「夏は涼しく冬は暖かい、快適に過ごせる家」の条件は?

「夏は涼しく冬は暖かい家」の望みを叶える基礎となるのが、高断熱・高気密の工法です。
 今回は、高断熱や高気密について考えていきます。
 良い断熱材選びはコストより性能や耐久性で選びましょう。


断熱材を選ぶ際には、コストよりも耐久性を重視する

 断熱材を用いる目的は、夏は涼しく冬は暖かい家にすることです。
●快適な室内環境の実現
●壁や天井、床の温度を一定に保つ
●部屋ごとの温度差をなくし、健康維持をはかる
●結露防止
●光熱費節約とCO2削減
これらの目的を十分に果たす、性能の高い断熱材を選んでください。

機密性を高めると防音にもなる!

北海道などの極寒地で実績を挙げた「FP工法」で、徹底して気密性を高める施工を行っています。
●柱や壁の木材が縮まないようによく乾燥したもののみを使う。
●木材が縮んだ場合も隙間があかないように、クッション性のある素材を補う。
●隙間が生じることが予想されるあらゆる箇所に、気密テープを貼ってふさぐ。
●開口部である窓に用いるサッシに、断熱性と気密性の高いものを使う。
というわけで樹脂複合サッシをおすすめします。

「木造=寒い」とは限らない

 マンションは気密性が高いので温かい、木造住宅は寒いという印象を抱いている方もいらっしゃるかもしれません。
 たしかにマンションはその構造からいって気密性が高いですが、床暖房を切ると、すぐにまた寒くなってしまいます。
 木造であっても、高断熱・高気密の造りならば、家の中は冬でもじんわりと温かさを感じられます。夏の暑い日には、外気の影響を受けることなく、涼しく過ごすことができます。

軒先の庇を長くすると夏は涼しく冬は暖かく快適になる

 夏は涼しく冬は暖かく過ごせる家にする方法の一つとして、庇を長くすることをおすすめします。
 外壁が劣化する原因は直射日光と雨ですから、昔から、軒先の庇は長くした方が良いとされてきました。
 夏は太陽が空高く昇るため、窓から室内に射し込む光の量は減りますが、庇のあるおかげで、夏の直射日光を室内に入れずに済みます。
 冬はその逆で、太陽の位置が低いため、陽射しは長く伸びて室内にたっぷりと入ってきます。

「OMソーラー」という強い味方

 高断熱・高気密の施工、また庇の効果により、室温を快適に保つことができます。
 OMソーラーは、太陽エネルギーを活かす仕組みになっており、その本体を屋根に取り付けます。
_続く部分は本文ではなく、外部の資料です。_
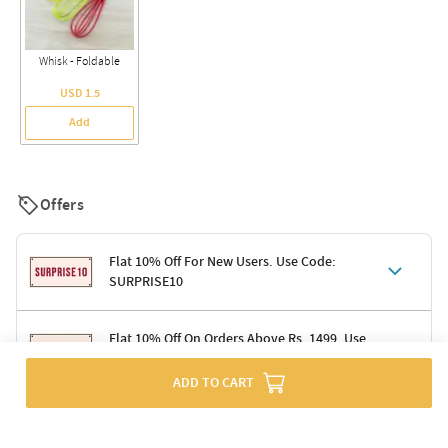
Whisk - Foldable
USD 1.5
Add
Offers
Flat 10% Off For New Users. Use Code:
SURPRISE10
Terms & Conditions
Flat 10% Off On Orders Above Rs. 1499. Use
Code: DELIGHT10
Code: SURPRISE10 for first-time shoppers
Enjoy a 10% discount on all gifts; shipping charges excluded
ADD TO CART
Offer cannot be combined with other promotions
Terms & Conditions
Applicable on minimum order value of Rs. 1499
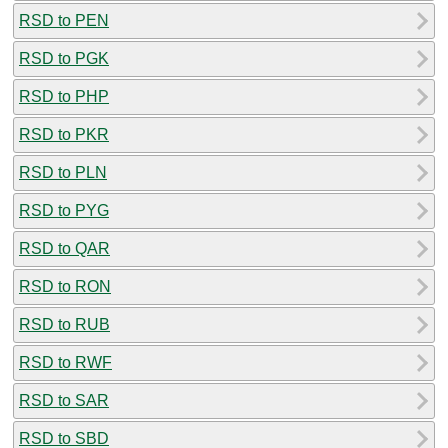
RSD to PEN
RSD to PGK
RSD to PHP
RSD to PKR
RSD to PLN
RSD to PYG
RSD to QAR
RSD to RON
RSD to RUB
RSD to RWF
RSD to SAR
RSD to SBD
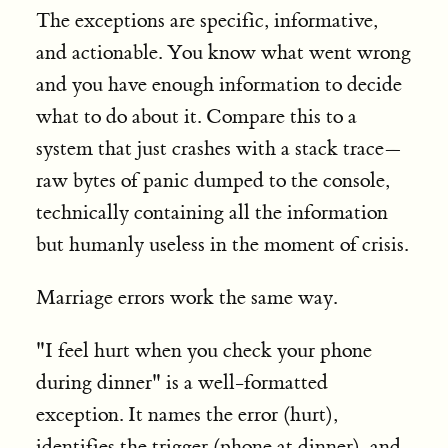
The exceptions are specific, informative,
and actionable. You know what went wrong
and you have enough information to decide
what to do about it. Compare this to a
system that just crashes with a stack trace—
raw bytes of panic dumped to the console,
technically containing all the information
but humanly useless in the moment of crisis.
Marriage errors work the same way.
"I feel hurt when you check your phone
during dinner" is a well-formatted
exception. It names the error (hurt),
identifies the trigger (phone at dinner), and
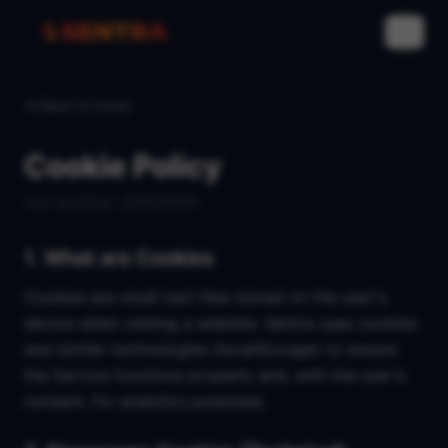
IT
Back to home
Cookie Policy
Last updated
: 25/02/2026
1. What are Cookies
Cookies are small text files stored on the user's
device when visiting a website. Sentra uses cookies
and similar technologies (localStorage) to ensure
the Service functions properly and, with the user's
consent, for analytics purposes.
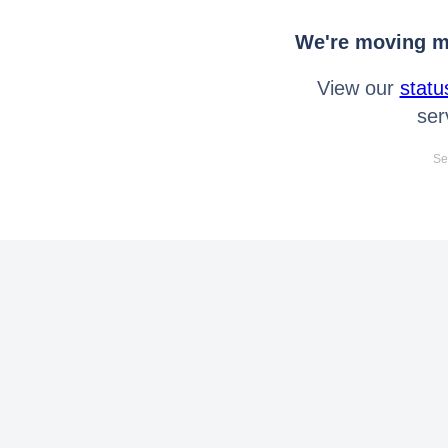
We're moving mo
View our
statu
ser
Se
太陽光の熱を利用して暖房をしたり、温水をつくったりするわけです。
 太陽さえ出ていれば、たとえ停電になったとしても稼働が続行するので、実に頼りになります。住む人と環境に優しいシステムです。

まるで魔法瓶の中にくらしているようなもの

 屋根に太陽光パネルを取り付け、そこに太陽熱を蓄電すると共に、熱で温まった空気を室内に取り込みます。
 ダクトを通して、床下にある基礎コンクリートに囲われた空洞部分に流し込むわけです。空気を送り込む動力は電気ですが、この電気も太陽熱発電によるものです。温かい空気は家の中で循環していきます。
 硬質ウレタン系の高性能断熱材を使っていれば、魔法瓶の中にくらしているのと同じようなものです。

夏は涼しく冬は暖かい、快適に過ごせる家

 OMソーラーを搭載した家に住む方々の生の声を聞いてみましょう。家づくりプランに役立ちます。
「以前は木造2階建てのテラスハウス賃貸物件に住んでいて、リビングに大型エアコンを設置していました。
 夏は一日中冷房をつけていても、トイレなんかサウナのように暑く、2階も暑い。
 それが今では。各フロア1台ずつエアコンがあるだけで、家中どこも暖かく、夏は涼しいので助かっています。
 トイレまで快適温度なんですよ」

まとめ

 太陽光パネルやOMソーラーなどを設置すれば、夏は涼しく冬は暖かい快適に過ごせる家になります。目先のコストダウンではなく、長い目で見て、高断熱・高気密の工法を選びましょう。